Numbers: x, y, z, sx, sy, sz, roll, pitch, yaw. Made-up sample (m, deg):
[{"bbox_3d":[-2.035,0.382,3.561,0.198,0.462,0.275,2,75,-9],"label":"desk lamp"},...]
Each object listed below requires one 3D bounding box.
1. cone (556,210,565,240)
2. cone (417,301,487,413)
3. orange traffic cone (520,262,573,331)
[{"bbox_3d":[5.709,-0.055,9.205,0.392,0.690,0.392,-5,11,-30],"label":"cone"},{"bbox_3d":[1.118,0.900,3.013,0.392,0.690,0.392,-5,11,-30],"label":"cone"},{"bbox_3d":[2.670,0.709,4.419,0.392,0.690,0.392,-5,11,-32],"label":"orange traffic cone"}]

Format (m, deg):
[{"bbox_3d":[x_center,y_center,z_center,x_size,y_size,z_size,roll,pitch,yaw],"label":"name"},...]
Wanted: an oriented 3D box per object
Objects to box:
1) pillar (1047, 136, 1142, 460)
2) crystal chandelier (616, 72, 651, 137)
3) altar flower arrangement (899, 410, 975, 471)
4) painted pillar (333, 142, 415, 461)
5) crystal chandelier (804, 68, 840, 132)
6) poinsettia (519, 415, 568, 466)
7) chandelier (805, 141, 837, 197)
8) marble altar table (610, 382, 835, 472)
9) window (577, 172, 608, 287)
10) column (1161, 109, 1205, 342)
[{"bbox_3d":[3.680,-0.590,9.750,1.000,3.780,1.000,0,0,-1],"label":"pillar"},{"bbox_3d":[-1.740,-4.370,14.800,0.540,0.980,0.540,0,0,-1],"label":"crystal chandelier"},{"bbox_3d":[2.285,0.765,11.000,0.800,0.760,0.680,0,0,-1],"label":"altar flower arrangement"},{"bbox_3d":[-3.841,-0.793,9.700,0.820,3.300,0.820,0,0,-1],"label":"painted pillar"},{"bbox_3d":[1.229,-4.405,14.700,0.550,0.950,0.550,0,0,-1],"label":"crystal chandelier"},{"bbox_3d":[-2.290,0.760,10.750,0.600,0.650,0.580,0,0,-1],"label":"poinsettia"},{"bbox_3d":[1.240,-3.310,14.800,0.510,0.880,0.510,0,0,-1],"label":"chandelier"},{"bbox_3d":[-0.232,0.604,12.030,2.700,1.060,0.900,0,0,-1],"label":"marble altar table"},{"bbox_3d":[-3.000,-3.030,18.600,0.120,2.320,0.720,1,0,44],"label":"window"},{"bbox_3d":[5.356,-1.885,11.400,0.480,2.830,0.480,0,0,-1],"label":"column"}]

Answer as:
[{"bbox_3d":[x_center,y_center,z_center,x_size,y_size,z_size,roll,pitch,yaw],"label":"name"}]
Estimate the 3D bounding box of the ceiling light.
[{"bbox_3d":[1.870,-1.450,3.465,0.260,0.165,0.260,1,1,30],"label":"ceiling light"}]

==============================

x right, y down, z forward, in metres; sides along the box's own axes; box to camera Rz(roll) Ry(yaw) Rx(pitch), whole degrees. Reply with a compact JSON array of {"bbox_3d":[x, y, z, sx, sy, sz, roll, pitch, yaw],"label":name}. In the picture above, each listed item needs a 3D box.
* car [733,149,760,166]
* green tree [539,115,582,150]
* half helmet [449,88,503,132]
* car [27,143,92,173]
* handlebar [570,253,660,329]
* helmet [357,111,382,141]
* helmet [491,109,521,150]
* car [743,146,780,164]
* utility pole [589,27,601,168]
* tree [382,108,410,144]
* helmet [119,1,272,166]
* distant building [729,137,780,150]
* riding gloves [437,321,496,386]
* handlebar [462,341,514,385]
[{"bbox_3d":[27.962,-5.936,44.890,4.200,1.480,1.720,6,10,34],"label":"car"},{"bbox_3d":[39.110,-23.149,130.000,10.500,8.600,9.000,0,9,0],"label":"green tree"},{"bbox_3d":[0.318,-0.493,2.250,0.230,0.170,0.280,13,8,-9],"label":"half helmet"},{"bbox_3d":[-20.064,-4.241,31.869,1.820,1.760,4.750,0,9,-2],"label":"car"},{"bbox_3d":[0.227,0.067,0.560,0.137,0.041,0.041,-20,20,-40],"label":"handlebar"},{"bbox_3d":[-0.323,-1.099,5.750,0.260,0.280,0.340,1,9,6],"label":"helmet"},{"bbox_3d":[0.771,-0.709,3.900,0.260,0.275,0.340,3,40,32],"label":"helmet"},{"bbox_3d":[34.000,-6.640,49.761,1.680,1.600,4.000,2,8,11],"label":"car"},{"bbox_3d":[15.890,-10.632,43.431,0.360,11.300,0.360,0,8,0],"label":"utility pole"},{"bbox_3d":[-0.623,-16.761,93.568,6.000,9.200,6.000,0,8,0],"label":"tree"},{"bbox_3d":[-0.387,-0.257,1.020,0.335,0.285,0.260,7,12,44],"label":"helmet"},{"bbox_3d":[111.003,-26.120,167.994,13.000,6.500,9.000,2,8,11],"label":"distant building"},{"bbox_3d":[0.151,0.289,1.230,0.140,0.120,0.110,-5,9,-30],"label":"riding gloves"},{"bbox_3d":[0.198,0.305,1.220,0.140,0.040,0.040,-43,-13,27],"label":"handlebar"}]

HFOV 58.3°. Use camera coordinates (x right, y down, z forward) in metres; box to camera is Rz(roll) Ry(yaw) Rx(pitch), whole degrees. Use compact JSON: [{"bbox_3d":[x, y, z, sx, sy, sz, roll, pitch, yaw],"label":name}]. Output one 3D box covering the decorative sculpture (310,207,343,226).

==============================

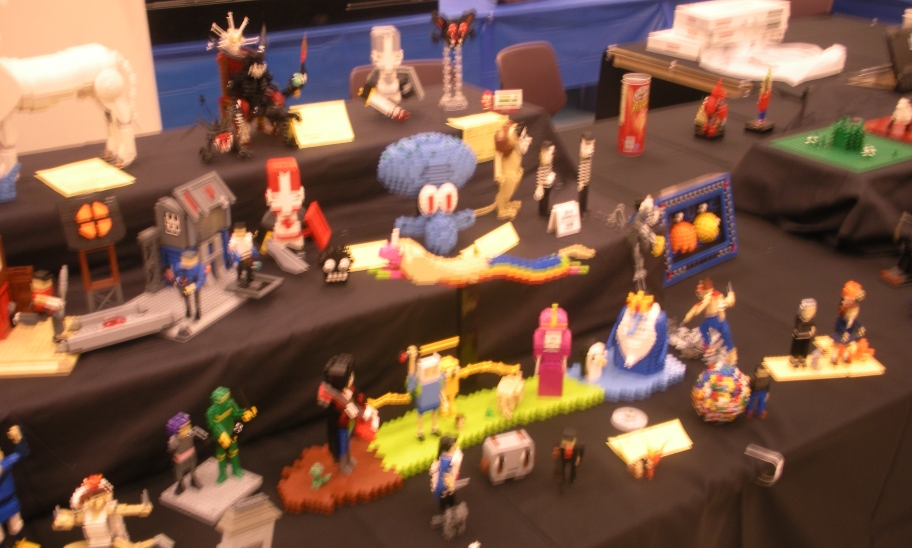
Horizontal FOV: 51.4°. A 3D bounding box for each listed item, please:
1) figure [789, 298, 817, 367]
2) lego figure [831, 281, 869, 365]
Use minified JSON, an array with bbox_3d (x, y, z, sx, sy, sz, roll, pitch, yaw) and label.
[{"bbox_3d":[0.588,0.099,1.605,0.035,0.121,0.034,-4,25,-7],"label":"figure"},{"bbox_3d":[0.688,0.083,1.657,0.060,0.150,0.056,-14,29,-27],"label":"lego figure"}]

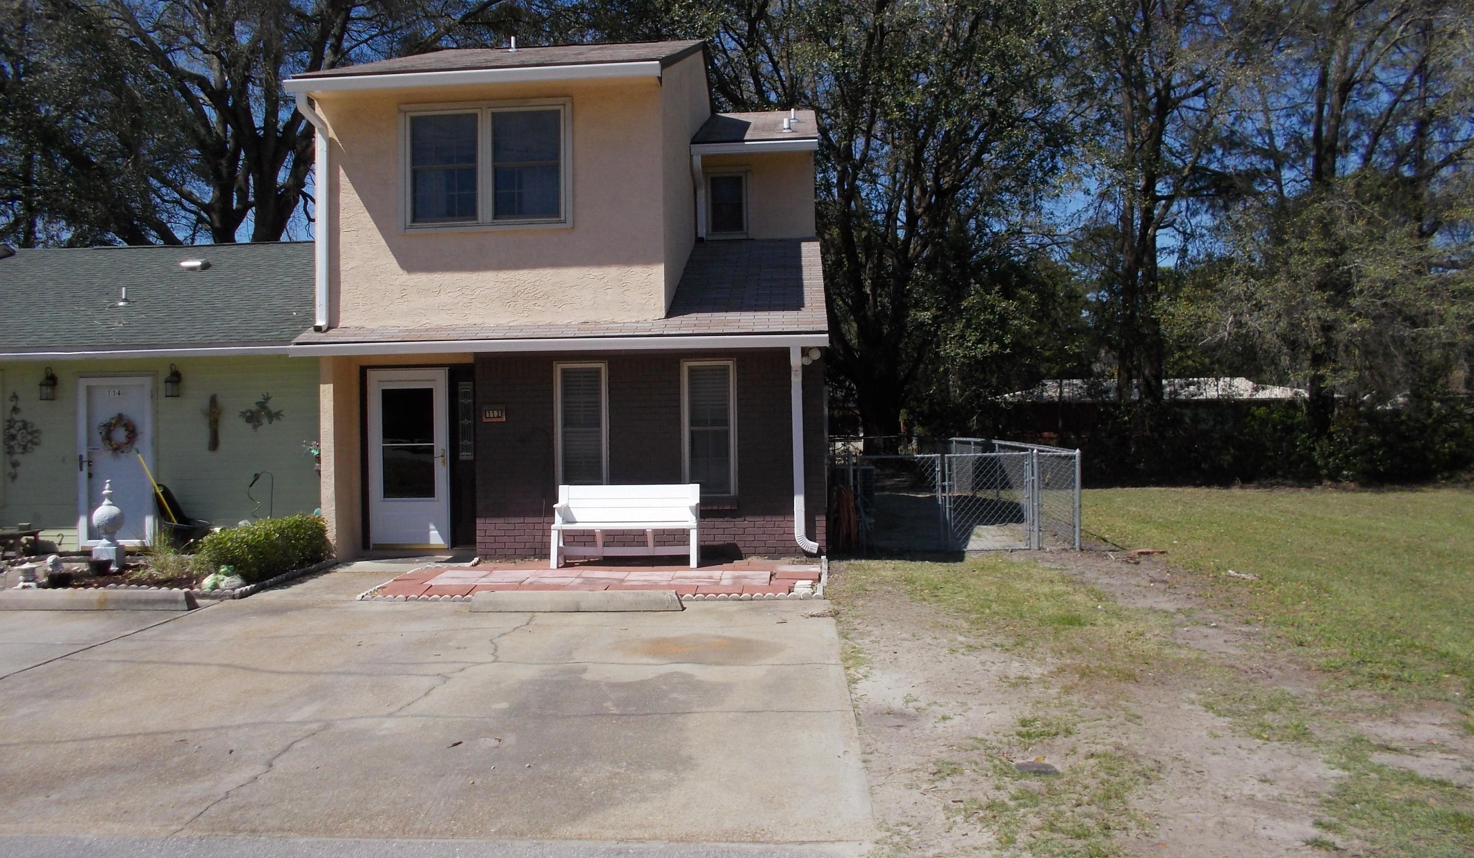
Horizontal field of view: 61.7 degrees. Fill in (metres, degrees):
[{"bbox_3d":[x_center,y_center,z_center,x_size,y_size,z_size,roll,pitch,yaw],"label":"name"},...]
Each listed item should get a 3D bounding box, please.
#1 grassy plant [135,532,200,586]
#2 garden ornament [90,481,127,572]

==============================

Problem statement:
Count the lines in the records above that contain the string "ceiling", treating uppercase and lowercase as different. Reply with the number alone.

Answer to the exercise:
2